Note how we pass it in the constructor of our service via a pattern called constructor injection. This means that once a dependency is passed in the constructor of our service, it will be initialized in the context of our service. When we run our test in our production code, the call to the repository method will be replaced by the value defined in the unit test with Mockito.
This powerful pattern allows us to write very expressive unit tests with little boilerplate code.
The other important pattern is the usage of the Mockito library itself to stub our dependencies. This is a very common and popular pattern. It allows us to stub our dependencies very easily in a way that combines very well with constructor injection to write expressive unit tests that read exactly like the production code which is a great benefit.
Last but not least, we are also using the JUnit special annotation @BeforeEach that needs to be placed under a special method called setUp(), which is a special JUnit configuration that does exactly what it promises. It will execute this setUp() method before running each test, enriching it with its context, which in our JUnit test case is the correct initialization of our service class.

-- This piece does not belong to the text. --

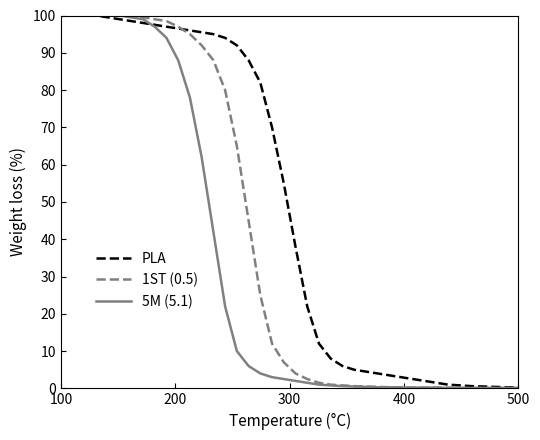

Which series has the largest total across all categories?

PLA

There is also a static setup method, which means that it is a method that provides behavior at the class level, called @BeforeAll which will instead execute dedicated code before the tests run, only once. This is useful when we have, for example, some shared test data between all tests that can stay the same during the entire execution of all the tests. Then we can execute it only once and benefit from it during the tests execution.
This is how we can write JUnit tests in Springboot-powered Java applications.
Conclusion
We saw what unit tests are, their main goals, and how JUnit can be added to a Java project in this JUnit tutorial. Finally, we saw how Java developers can configure a test class for a Springboot project and write expressive unit tests that leverage the power of Springboot annotations with the expressiveness of JUnit.